By Guillermo Azabal |
Los Angeles (USA) (EFE).- Diego Luna (Mexico, 1979) is said to be one of the current exponents of the Star Wars franchise; that he left a legacy in the streaming market with “Narcos: Mexico”; that he charmed Spielberg and Cuarón, and that he is an honest person. But if those premises are true they are due to the latter.
On an almost summer night in London, where Luna is filming night scenes for the second part of “Andor”, the actor takes paper and a pen and sits in front of the camera for his virtual interview with EFE: “First of all, sorry for the delay”, he expresses, waiting for the first question to rain on him.
Only five minutes have passed since the stipulated time and he has arrived just in time to put on a cap and hide his tired face, but the Hollywood figure -who knows from within the importance of each professional in the industry- cares with love and subtlety the details of a trade that continues to fascinate him.
The son of the plastic artist Fiona Alexander – who died when he was barely two years old – and the set designer Alejandro Luna, the interpreter grew up behind the scenes and at the age of 12 he was already a figure on Mexican television. Later, would come titles such as “Y tu mamá también” (2001), “The Terminal” (2004) or “Milk” (2008), among others.
Diego Luna, a Latin symbol in the industry
Practically 35 of the 44 years that Luna will be celebrating in December have been dedicated to film and television from various facets. A seasoned career from below that could be crowned at the next Emmys, where he aspires to become the first Latino of the 21st century to be nominated for best actor in a dramatic series.
“Things are slowly changing for Latinos, but there is still a lot of ground to gain (…). When you find out about that fact, you realize the magnitude of this situation. We are no longer talking about being awarded, only about being nominated ”, affirms the Mexican, noting a comment on his page so as not to forget to mention it.
In 1999, Jimmy Smits was the first, and so far only, Latino to have been nominated for Best Lead Actor in a Drama Series throughout the 74 editions of the awards given by the National Academy of Arts and Sciences of US television
On July 12, it will be revealed if the first part of “Andor”, the successful series from the Star Wars universe in which the life of the spy Cassian Andor (played by Luna) is narrated before “Rogue One”, has enough merit for the Television Academy and allows the Mexican to break this record.
“There are more and more references with a connection to Latin America who are telling stories and finding different audiences. Their examples of successes move me”, added the also director and producer born in the town of Toluca de Lerdo.
a man of convictions
Colleagues by profession such as the Mexican Tenoch Huerta (“Black Panther: Wakanda Forever”) or the Chilean Pedro Pascal (“The Mandalorian”) have also managed to carve out a reputable reputation in Hollywood, but Luna, almost as if in parallel with his character from Andor knows that they will have to continue fighting with what is established.
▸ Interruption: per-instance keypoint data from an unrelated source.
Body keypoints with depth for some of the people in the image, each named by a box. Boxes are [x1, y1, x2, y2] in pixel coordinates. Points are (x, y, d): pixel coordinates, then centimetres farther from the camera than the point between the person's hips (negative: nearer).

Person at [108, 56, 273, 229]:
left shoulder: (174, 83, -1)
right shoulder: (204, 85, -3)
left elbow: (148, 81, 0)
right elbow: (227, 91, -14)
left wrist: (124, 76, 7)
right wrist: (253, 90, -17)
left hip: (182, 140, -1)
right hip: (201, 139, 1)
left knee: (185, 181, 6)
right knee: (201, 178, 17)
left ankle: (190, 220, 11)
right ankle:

“If this series (“Andor”) has done well, it is partly because it has political and social relevance. He talks about the rebellion (…) Of course he has a connection to the world we live in”, the actor had stated a few minutes before being questioned about the situation of Hispanic talent in the industry.
With strong convictions and clear ideas, Luna has also stood out throughout her career for expressing clear positions on different issues in the political sphere or on global problems such as climate change or the water crisis.
The multiplatform works of his production company La Corriente del Golfo, which he co-founded with his friend Gael García Bernal, as well as the series “Pan y Circo” (Prime Video) attest to this.
Support for scriptwriters
Thus, from the almost 8,800 kilometers that separate London from the film mecca of Hollywood, the Mexican interpreter does not lose sight of the strike that the Writers Guild of the United States (WGA, in English) has been holding for eight weeks to try to put pressure on the big studios and improve their working conditions and economic remuneration.
“I celebrate what the writers are doing, that ability to agree in such a polarized world where that seems impossible… It seems to me something very positive and I hope it will be resolved soon for the good of so many families who live in this industry,” he replied. to EFE with total transparency.
The clock says half past twelve in the London room where Luna is staying temporarily; he has already warmed up and his reflexes are quick; and his look continues to show naturalness and honesty in each answer, but it’s time to close because tomorrow will come another “hard” day of shooting with “crazy schedules at full steam”.
“The nights are very short now. We are going at a very intense pace to be able to finish on time. (…) We are filming twelve episodes. Basically it’s like making four movies, ”Luna brandished with the illusion of someone who loves her profession. After this interview she will continue to spend hours building her character.